WHAT THE TASK ASKS:
Return all lines of the records that contain the word "none".

Saved data entries:
———
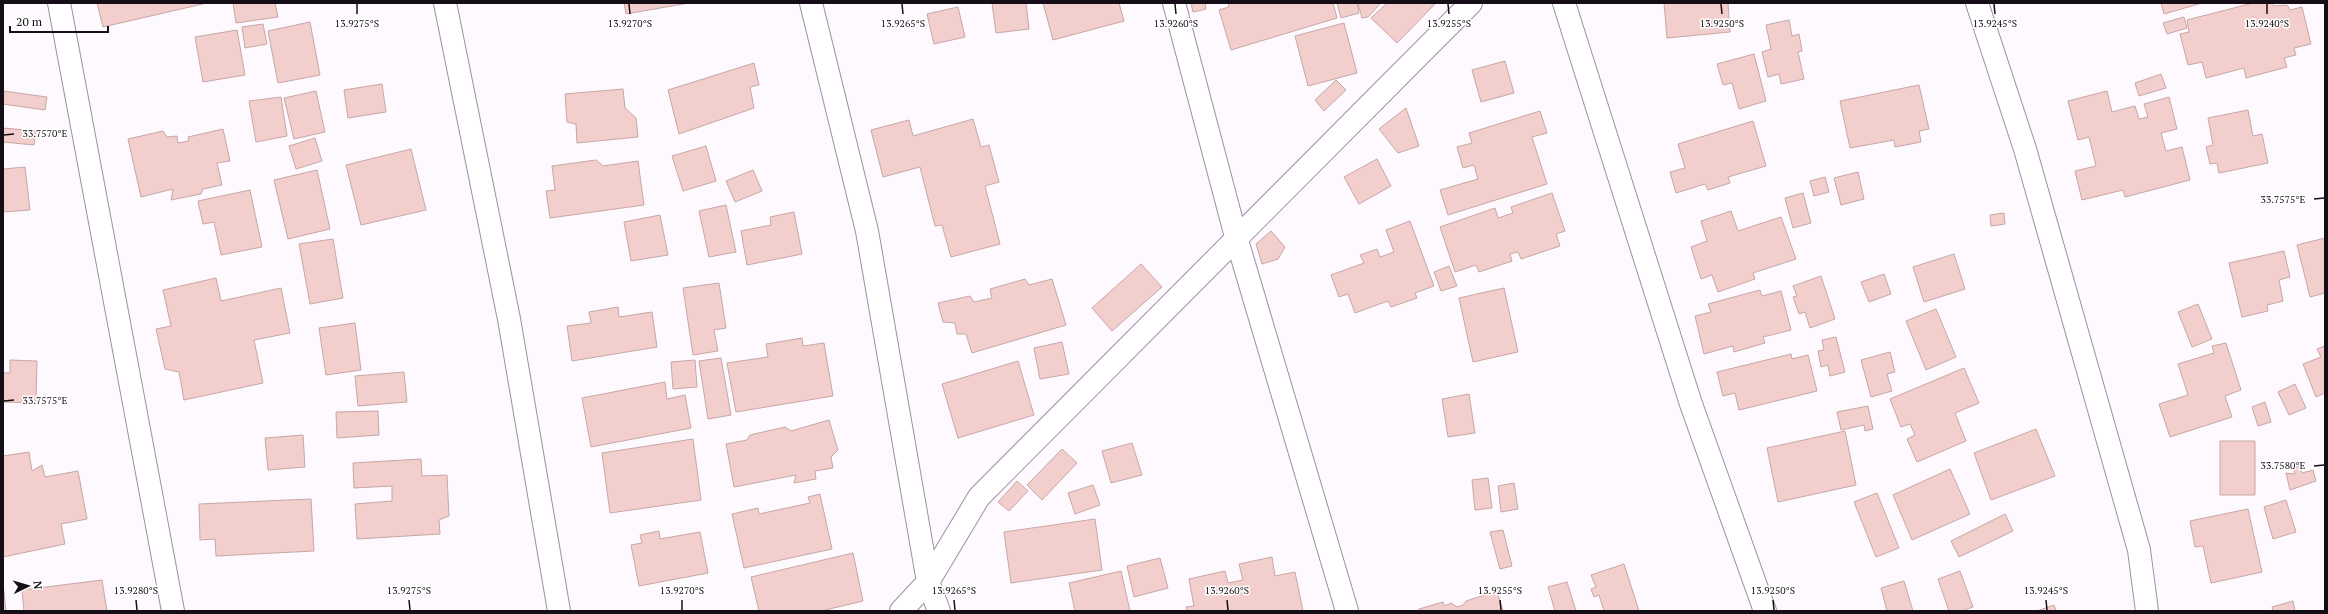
<svg xmlns="http://www.w3.org/2000/svg" width="2328" height="614" viewBox="0 0 2328 614" font-family="'PT Serif',serif">
  <style>
    .building { fill: #f2cecd; stroke: #c8a7a5 }
    .lines { fill: none; stroke-linecap: round; stroke-linejoin: round }
    .street-casing { stroke: #9f8da4; stroke-width: 24 }
    .street { stroke: #fff; stroke-width: 22 }
    .ticks { fill: none; stroke: #150e17; stroke-width: 1.5 }
    .ticks-label { font-size: 10px; text-anchor: middle; fill: #150e17; stroke: #fff; stroke-width: 3; stroke-linejoin: round; paint-order: stroke }
  </style>
  <rect width="100%" height="100%" fill="#fdf9fe"/>
  <!-- building -->
  <path class="building" d="M97 3H207L103 27Z
    M233 3H275L278 17 236 23Z
    M624 3H689L626 14Z
    M992 3H1026L1029 29 996 33Z
    M1043 3H1119L1124 21 1053 40Z
    M1191 3H1205L1206 9 1193 12Z
    M1228 3H1333L1337 18 1231 50 1219 10 1229 7Z
    M1337 3H1357L1359 13 1341 18Z
    M1358 3H1381L1368 17 1362 18Z
    M1387 3H1436L1397 43 1371 18Z
    M1664 3H1728L1730 32 1667 38Z
    M2161 3H2202L2164 14Z
    M2253 3H2272L2274 6 2287 5 2290 10 2302 7 2311 44 2294 48 2296 55 2284 58 2287 67 2246 78 2244 68 2206 78 2202 62 2188 65 2180 34 2189 32 2187 20Z
    M958 7 965 37 934 44 927 14Z
    M2184 17 2187 28 2167 34 2163 23Z
    M1789 20 1792 36 1799 34 1802 51 1798 52 1804 79 1781 84 1779 74 1768 77 1762 52 1771 49 1766 25Z
    M310 22 320 75 278 83 268 31Z
    M1344 23 1357 73 1308 86 1295 36Z
    M263 24 267 44 245 48 242 27Z
    M237 30 245 75 203 82 195 37Z
    M1754 54 1766 101 1739 109 1732 83 1723 85 1717 64Z
    M1505 61 1514 93 1481 102 1472 70Z
    M754 63 759 85 750 87 754 108 679 134 668 90Z
    M2161 74 2166 88 2139 96 2135 83Z
    M1336 80 1346 90 1324 111 1315 100Z
    M382 84 386 112 348 118 344 90Z
    M1919 85 1929 129 1919 131 1921 142 1895 147 1894 140 1850 148 1840 101Z
    M623 89 625 108 636 118 638 137 577 143 576 124 567 122 565 94Z
    M3 91 47 97 45 110 3 104Z
    M316 91 325 132 294 139 284 98Z
    M2107 91 2112 112 2135 106 2139 119 2148 117 2144 104 2169 97 2177 129 2161 133 2166 151 2182 147 2190 180 2125 197 2123 190 2082 200 2075 171 2096 166 2089 137 2078 140 2068 101Z
    M281 97 287 136 256 142 249 101Z
    M1406 108 1419 146 1398 153 1379 129Z
    M2248 110 2253 136 2262 134 2268 163 2219 173 2217 163 2210 164 2206 147 2213 145 2208 118Z
    M1540 111 1547 133 1532 137 1547 184 1448 215 1440 190 1478 179 1474 165 1463 168 1457 147 1472 143 1469 133Z
    M973 119 981 147 989 145 999 182 985 186 1000 244 951 257 942 225 935 226 920 167 883 177 871 130 909 120 913 136Z
    M1753 121 1766 166 1728 177 1730 183 1708 190 1705 184 1676 193 1670 172 1685 168 1678 144Z
    M3 128 36 131 34 145 3 142Z
    M223 129 230 161 217 163 222 185 203 189 201 194 171 200 173 189 141 197 128 139 163 131 167 137 177 136 178 143 189 141 188 137Z
    M315 138 322 161 296 169 289 146Z
    M706 146 716 181 683 191 672 156Z
    M411 149 426 210 361 225 346 165Z
    M1377 159 1391 186 1359 204 1344 177Z
    M596 160 603 166 638 161 644 205 550 218 546 191 555 190 552 166Z
    M25 167 30 210 3 212V169Z
    M317 170 330 229 288 239 274 180Z
    M753 170 762 191 735 202 726 181Z
    M1858 172 1864 199 1841 205 1834 178Z
    M1825 177 1829 192 1814 196 1810 181Z
    M250 190 262 247 221 255 214 222 203 224 198 201Z
    M1552 193 1565 231 1556 234 1560 246 1521 259 1518 252 1510 254 1512 261 1479 272 1476 265 1455 272 1440 227 1495 208 1498 218 1513 213 1511 207Z
    M1803 193 1811 223 1793 228 1785 198Z
    M726 205 736 252 709 257 699 211Z
    M1731 211 1738 231 1781 217 1796 259 1753 273 1755 279 1718 292 1712 275 1701 279 1691 247 1707 241 1701 221Z
    M794 212 802 254 747 265 741 231 771 225 770 217Z
    M2004 213 2005 224 1991 226 1990 215Z
    M660 215 668 255 631 261 624 222Z
    M1410 221 1434 286 1415 293 1417 298 1391 307 1388 301 1355 313 1348 294 1339 297 1331 275 1364 263 1360 255 1377 249 1380 257 1394 252 1386 230Z
    M1271 231 1285 247 1278 259 1262 264 1256 244Z
    M2325 238V293L2310 297 2297 245Z
    M333 239 343 298 310 304 299 244Z
    M2284 251 2290 277 2279 280 2283 301 2267 305 2268 311 2242 317 2229 263Z
    M1954 254 1965 289 1924 302 1913 267Z
    M1141 264 1162 287 1112 331 1092 308Z
    M1449 266 1457 286 1441 291 1434 272Z
    M1884 274 1891 294 1869 302 1861 282Z
    M1821 276 1835 319 1810 328 1805 312 1799 314 1793 297 1797 296 1793 286Z
    M216 278 221 301 281 288 290 333 254 340 263 383 184 400 179 372 165 369 156 329 171 326 163 290Z
    M1025 279 1029 285 1052 279 1066 325 972 353 966 334H957L955 323 943 322 938 303 970 296 974 302 992 298 990 289Z
    M719 283 726 328 714 330 718 351 693 355 683 288Z
    M1504 288 1518 352 1473 362 1459 298Z
    M1760 290 1762 296 1781 291 1791 330 1763 337 1765 343 1734 352 1733 346 1704 354 1695 316 1711 312 1708 304Z
    M2198 304 2212 339 2192 347 2178 312Z
    M618 307 619 317 652 312 657 347 572 361 567 326 591 323 589 312Z
    M1936 309 1956 357 1926 370 1906 321Z
    M355 323 361 370 326 375 319 328Z
    M1836 337 1845 372 1830 376 1828 365 1821 367 1818 351 1824 350 1822 340Z
    M802 338 803 346 824 343 833 396 736 412 727 363 768 357 766 344Z
    M1062 342 1069 374 1040 379 1034 348Z
    M2226 343 2241 390 2225 396 2232 417 2170 437 2159 404 2188 395 2178 364 2214 353 2212 346Z
    M2325 346V393L2316 397 2303 364 2321 357 2317 349Z
    M1890 352 1895 372 1887 374 1892 391 1871 397 1861 360Z
    M1791 354 1792 359 1808 355 1817 391 1739 410 1735 393 1723 396 1717 372Z
    M721 358 731 415 708 419 699 361Z
    M10 360 37 361 36 403 3 402V373H10Z
    M695 360 697 387 673 389 671 362Z
    M1018 361 1034 415 958 438 942 384Z
    M1964 368 1979 403 1955 413 1966 441 1917 462 1907 439 1915 435 1910 424 1901 427 1890 399Z
    M404 372 407 402 358 406 355 376Z
    M665 382 667 399 685 395 691 428 591 447 582 398Z
    M2295 384 2306 408 2289 415 2278 392Z
    M1469 394 1475 433 1448 437 1442 399Z
    M2265 402 2271 422 2258 426 2252 407Z
    M1868 406 1873 429 1865 431 1864 425 1841 430 1837 412Z
    M378 411 379 435 337 438 336 412Z
    M829 420 838 450 831 457 833 468 815 471 816 479 794 483 796 475 734 487 726 444 747 440 750 435 785 427 791 431Z
    M2036 429 2055 476 1991 500 1974 453Z
    M1845 431 1856 485 1778 502 1767 448Z
    M303 435 305 467 268 470 265 438Z
    M693 439 701 500 610 513 602 453Z
    M2220 441H2255V495H2220Z
    M1132 443 1142 475 1111 483 1102 451Z
    M1062 449 1077 463 1042 500 1027 485Z
    M29 452 32 471 42 465 45 477 78 471 87 519 61 524 65 544 3 557V456Z
    M421 459 422 476 447 475 449 516 439 520 440 534 357 539 355 504 392 501V486L354 488 353 463Z
    M2300 466 2302 473 2313 470 2316 481 2290 490 2286 473 2295 474 2293 468Z
    M1950 469 1970 514 1912 540 1893 495Z
    M1488 478 1492 508 1475 510 1472 480Z
    M1017 481 1028 491 1009 511 998 502Z
    M1514 483 1518 509 1501 512 1498 486Z
    M1093 485 1100 505 1075 514 1068 493Z
    M1877 493 1899 548 1876 557 1854 502Z
    M820 494 832 549 744 568 732 514 758 508 759 514 810 503 808 497Z
    M311 499 314 551 216 556 215 539 200 540 199 504Z
    M2286 500 2296 532 2273 539 2264 507Z
    M2248 509 2262 572 2211 583 2203 546 2195 547 2190 521Z
    M2005 514 2013 531 1959 557 1951 541Z
    M1095 519 1102 570 1011 583 1004 532Z
    M1503 530 1512 566 1500 569 1490 532Z
    M659 531 660 539 700 532 708 573 639 586 631 545 642 543 640 535Z
    M853 553 863 601 821 611H759L751 577Z
    M1272 557 1275 576 1295 572 1303 611H1187L1186 607 1194 606 1189 579 1225 571 1228 583 1243 580 1239 564Z
    M1160 558 1168 588 1134 597 1127 566Z
    M1624 564 1639 611H1604L1599 595 1594 597 1591 589 1596 587 1591 575Z
    M1121 571 1130 611H1075L1069 583Z
    M1960 571 1973 607 1962 611H1949L1938 579Z
    M102 580 107 611H24L22 590Z
    M1904 581 1913 611H1887L1881 588Z
    M1567 582 1576 611H1555L1548 587Z
    M3 583 6 611H3Z
    M1497 591 1503 611H1419V609L1443 602 1444 606 1451 603 1457 607 1463 605 1466 601Z
    M2293 601 2295 611H2273L2272 607Z
    M2054 605 2056 611H2037Z"/>
  <g class="lines">
    <defs>
      <path id="street" d="M59 3 173 611
        M445 3 509 319 559 611
        M811 3 867 231 928 582 939 611
        M1174 3 1236 237 1347 611
        M1564 3 1691 404 1765 611
        M1977 3 2025 149 2139 550 2147 611
        M901 611 928 582 979 497 1471 3"/>
    </defs>
    <!-- street casing -->
    <use href="#street" class="street-casing"/>
    <!-- street -->
    <use href="#street" class="street"/>
  </g>
  <!-- ticks -->
  <path class="ticks" d="M357 4V14M629 4 630 14M902 4 903 14M1175 4 1176 14M1448 4 1449 14M1721 4 1722 14M1994 4 1995 14M2267 4V14M4 135 14 134M2314 199 2324 198M4 401 14 400M2314 466 2324 465M136 600 137 610M409 600 410 610M682 600V610M954 600 955 610M1227 600 1228 610M1500 600 1501 610M1773 600 1774 610M2046 600 2047 610"/>
  <g class="ticks-label">
    <text x="357" y="27">13.9275°S</text>
    <text x="630" y="27">13.9270°S</text>
    <text x="903" y="27">13.9265°S</text>
    <text x="1176" y="27">13.9260°S</text>
    <text x="1449" y="27">13.9255°S</text>
    <text x="1722" y="27">13.9250°S</text>
    <text x="1995" y="27">13.9245°S</text>
    <text x="2267" y="27">13.9240°S</text>
    <text x="45" y="137">33.7570°E</text>
    <text x="2283" y="203">33.7575°E</text>
    <text x="45" y="404">33.7575°E</text>
    <text x="2283" y="469">33.7580°E</text>
    <text x="136" y="594">13.9280°S</text>
    <text x="409" y="594">13.9275°S</text>
    <text x="682" y="594">13.9270°S</text>
    <text x="954" y="594">13.9265°S</text>
    <text x="1227" y="594">13.9260°S</text>
    <text x="1500" y="594">13.9255°S</text>
    <text x="1773" y="594">13.9250°S</text>
    <text x="2046" y="594">13.9245°S</text>
  </g>
  <!-- border -->
  <rect width="2328" height="614" fill="none" stroke="#150e17" stroke-width="8"/>
  <!-- north arrow -->
  <g transform="translate(28 586) rotate(85)" stroke="#ffffff" stroke-width="3" paint-order="stroke">
  <path d="M0-3L7 15L0 10L-7 15Z" fill="#150e17"/>
  <text y="-6" font-size="11" font-weight="bold" text-anchor="middle" fill="#150e17">N</text>
  </g>
  <!-- scale -->
  <path d="M10 26v6h98v-6" fill="none" stroke="#150e17" stroke-width="2"/>
  <text x="16" y="26" font-size="12" fill="#150e17" stroke="#ffffff" stroke-width="3" paint-order="stroke">20 m</text>
</svg>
———
RESPONSE:
    .lines { fill: none; stroke-linecap: round; stroke-linejoin: round }
    .ticks { fill: none; stroke: #150e17; stroke-width: 1.5 }
  <rect width="2328" height="614" fill="none" stroke="#150e17" stroke-width="8"/>
  <path d="M10 26v6h98v-6" fill="none" stroke="#150e17" stroke-width="2"/>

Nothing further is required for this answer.